How to Avoid Bad Debt
In this article we would like talk to you about bad debt, because it’s something many small businesses can be caught out by. There are, however, ways to prevent bad debt from becoming a problem. It can be very frustrating for a business and can, in some cases, be lethal, particularly for small businesses relying on their cash-flow being consistent.
Prevention is better than cure. There are a few things that can be done to prevent bad debt, one of which is to take payment upfront, but then your customers need to be willing to do that. Sometimes it can make sense to offer customers incentives to pay earlier – perhaps an offer like a 5% discount if they pay upfront, rather than paying the invoice two months down the line.
Other preventative methods that can be done include credit checking customers, or getting a directors’ guarantee, which will make a director responsible for any debt that the company accrues.
Dealing with Bad Debt
There are a few solutions that can be quite useful such as putting customers onto monthly payment plans, whereby they pay a certain amount each month which helps them with their own cash-flow, and by the end of the year they will have paid enough to cover the costs of the services that have been provided to them.

[Given problem]
In the text on avoiding bad debt, what does a directors' guarantee do? The records after this point are separate material with no connection to the bad debt text.

[Provided records]
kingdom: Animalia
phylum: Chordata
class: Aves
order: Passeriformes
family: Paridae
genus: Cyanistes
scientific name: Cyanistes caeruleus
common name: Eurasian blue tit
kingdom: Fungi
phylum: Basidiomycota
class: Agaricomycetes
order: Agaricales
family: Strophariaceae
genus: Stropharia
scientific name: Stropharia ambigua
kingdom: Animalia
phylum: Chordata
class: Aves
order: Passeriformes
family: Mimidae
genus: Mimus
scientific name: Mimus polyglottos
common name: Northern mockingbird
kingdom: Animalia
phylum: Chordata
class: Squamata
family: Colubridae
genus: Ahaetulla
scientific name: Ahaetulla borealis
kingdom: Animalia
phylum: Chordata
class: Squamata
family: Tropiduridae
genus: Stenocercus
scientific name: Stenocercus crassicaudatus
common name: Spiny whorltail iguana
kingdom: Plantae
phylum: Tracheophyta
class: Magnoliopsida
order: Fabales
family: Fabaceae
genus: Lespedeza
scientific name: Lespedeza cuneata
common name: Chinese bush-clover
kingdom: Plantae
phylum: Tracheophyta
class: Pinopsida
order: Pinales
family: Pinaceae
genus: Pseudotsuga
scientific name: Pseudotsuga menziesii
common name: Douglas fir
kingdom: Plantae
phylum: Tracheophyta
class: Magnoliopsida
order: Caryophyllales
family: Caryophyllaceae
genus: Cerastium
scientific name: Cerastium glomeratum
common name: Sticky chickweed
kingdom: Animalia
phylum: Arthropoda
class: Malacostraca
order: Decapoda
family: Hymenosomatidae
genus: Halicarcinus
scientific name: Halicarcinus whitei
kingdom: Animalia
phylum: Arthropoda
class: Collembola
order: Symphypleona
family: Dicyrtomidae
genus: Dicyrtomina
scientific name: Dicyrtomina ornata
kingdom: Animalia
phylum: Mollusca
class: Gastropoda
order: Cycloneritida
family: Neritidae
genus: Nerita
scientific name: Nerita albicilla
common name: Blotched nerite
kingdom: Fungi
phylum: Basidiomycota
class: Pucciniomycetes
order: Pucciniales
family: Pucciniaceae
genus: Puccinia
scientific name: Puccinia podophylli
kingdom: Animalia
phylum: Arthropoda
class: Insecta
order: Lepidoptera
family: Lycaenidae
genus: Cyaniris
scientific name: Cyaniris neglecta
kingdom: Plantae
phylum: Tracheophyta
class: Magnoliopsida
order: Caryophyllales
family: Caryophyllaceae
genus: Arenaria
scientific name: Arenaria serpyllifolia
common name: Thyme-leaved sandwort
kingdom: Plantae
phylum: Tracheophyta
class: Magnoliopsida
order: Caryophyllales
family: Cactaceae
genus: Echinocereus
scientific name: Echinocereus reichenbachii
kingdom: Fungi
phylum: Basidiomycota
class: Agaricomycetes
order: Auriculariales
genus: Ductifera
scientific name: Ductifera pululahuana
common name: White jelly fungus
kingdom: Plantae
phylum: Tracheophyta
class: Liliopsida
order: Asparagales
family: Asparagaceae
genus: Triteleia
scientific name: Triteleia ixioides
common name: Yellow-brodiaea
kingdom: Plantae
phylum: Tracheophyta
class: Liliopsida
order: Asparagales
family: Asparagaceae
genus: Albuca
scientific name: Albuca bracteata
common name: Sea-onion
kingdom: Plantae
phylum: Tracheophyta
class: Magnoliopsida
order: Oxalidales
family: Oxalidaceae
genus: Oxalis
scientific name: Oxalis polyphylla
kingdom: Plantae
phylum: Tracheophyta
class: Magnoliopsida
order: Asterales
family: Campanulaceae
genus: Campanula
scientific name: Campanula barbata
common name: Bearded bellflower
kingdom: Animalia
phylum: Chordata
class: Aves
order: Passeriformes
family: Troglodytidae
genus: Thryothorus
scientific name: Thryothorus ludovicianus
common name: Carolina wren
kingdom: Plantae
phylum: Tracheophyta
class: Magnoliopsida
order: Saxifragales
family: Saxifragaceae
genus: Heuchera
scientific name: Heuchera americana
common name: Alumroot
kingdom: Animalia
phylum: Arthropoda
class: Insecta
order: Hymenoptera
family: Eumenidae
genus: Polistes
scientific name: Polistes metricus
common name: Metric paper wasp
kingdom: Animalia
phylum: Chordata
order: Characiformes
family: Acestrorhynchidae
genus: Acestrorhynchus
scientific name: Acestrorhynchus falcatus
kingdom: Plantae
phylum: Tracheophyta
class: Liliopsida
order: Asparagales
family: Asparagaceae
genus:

[Full response]
It makes a director responsible for any debt that the company accrues.